Robert M. Katzman’s Amazing Story: http://www.differentslants.com/?p=355
© September 8, 2008
Not every story, especially a true story, begins with its narrator (hero?) lying in a pool of his own blood and ends up relatively happy, um, eventually.
Not exactly “Happily EVER After”…let’s just say, happy for at least that one weekend.
Because, in 1978, my having a happy time of any length, was a rare experience, indeed. But it inevitably led to my meeting the incredible, the-larger-than-life Giuseppe Rabinowitz, a bizarre character that neither you, nor I, will ever forget.
In Fall, 1978, I was embroiled in a vicious competitive battle with a major Chicago magazine distribution company. It began in 1976 and would end in March of 1980. Even though they are gone now, even though their name is erased from their former buildings in Chicago, I will not name them. It hasn’t been long enough, yet, for me.

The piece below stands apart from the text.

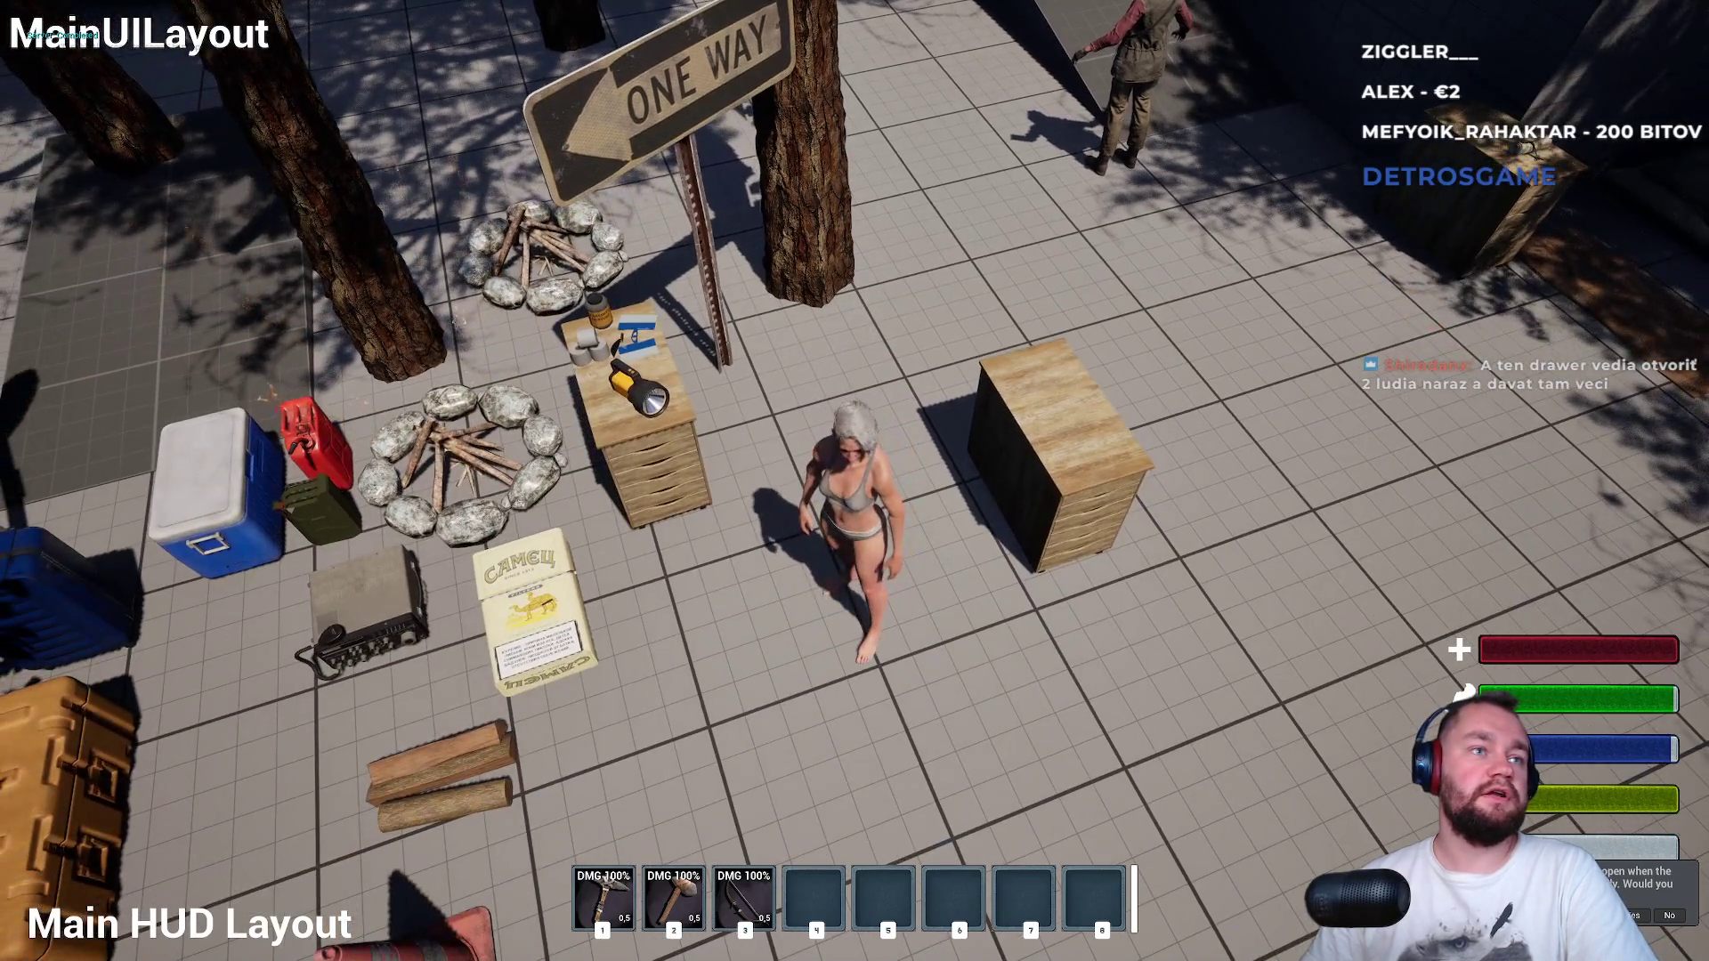
{"action": "key", "text": "w"}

One of my good accounts, out of sixty, was located in the chic shopping Mall on Chicago’s North Side. I would deliver several heavy magazines bundles to that particular store twice each week.
The Mall required all deliveries be made in the back or west side of the building, through a slim alleyway with all the trucks backing up flush to a concrete docking area. There were no supervisory people there, just the bare dock, and frequently, I would back in my thirteen-ton truck, unload the store’s order onto my hand truck, deliver it and then return and drive away without ever seeing another person. But I would learn that the docking area was NOT unobserved. Soon.
One cool Autumn day, I was running late in heavy traffic. I quickly backed my big truck into the docking area, like I’d done over one hundred times, uneventfully, jumped out of my cab into the otherwise empty delivery area, lifted myself up onto the dock that was level with the back of the truck, unlocked the strong black iron lever that kept my truck’s overhead door secure, lifted up the door and immediately began separating the correct five bundles from the one hundred bundles squashed together in the back of my truck. I worked alone, almost always, and had to be fast and efficient to keep my accounts happy and not lose them.
I was 28, slender, athletic, pretty fit and very fast. Working sixteen hours a day was a good way to stay thin, but I don’t recommend it to anyone. Inside of my truck the overhead light was burned out, so I struggled to single out the right bundles by their account numbers. I had a computer print-out list with how many bundles there were for each account. My sturdy, aluminum, custom-designed, oversized hand truck was waiting on the dock to receive the bundles. I grabbed several bundles, two bigger ones in my stronger left hand, and one smaller bundle in my right one. I held the smaller bundle flat against my chest so I could lean my body a little to the right, to balance the dead weight of the two bigger bundles.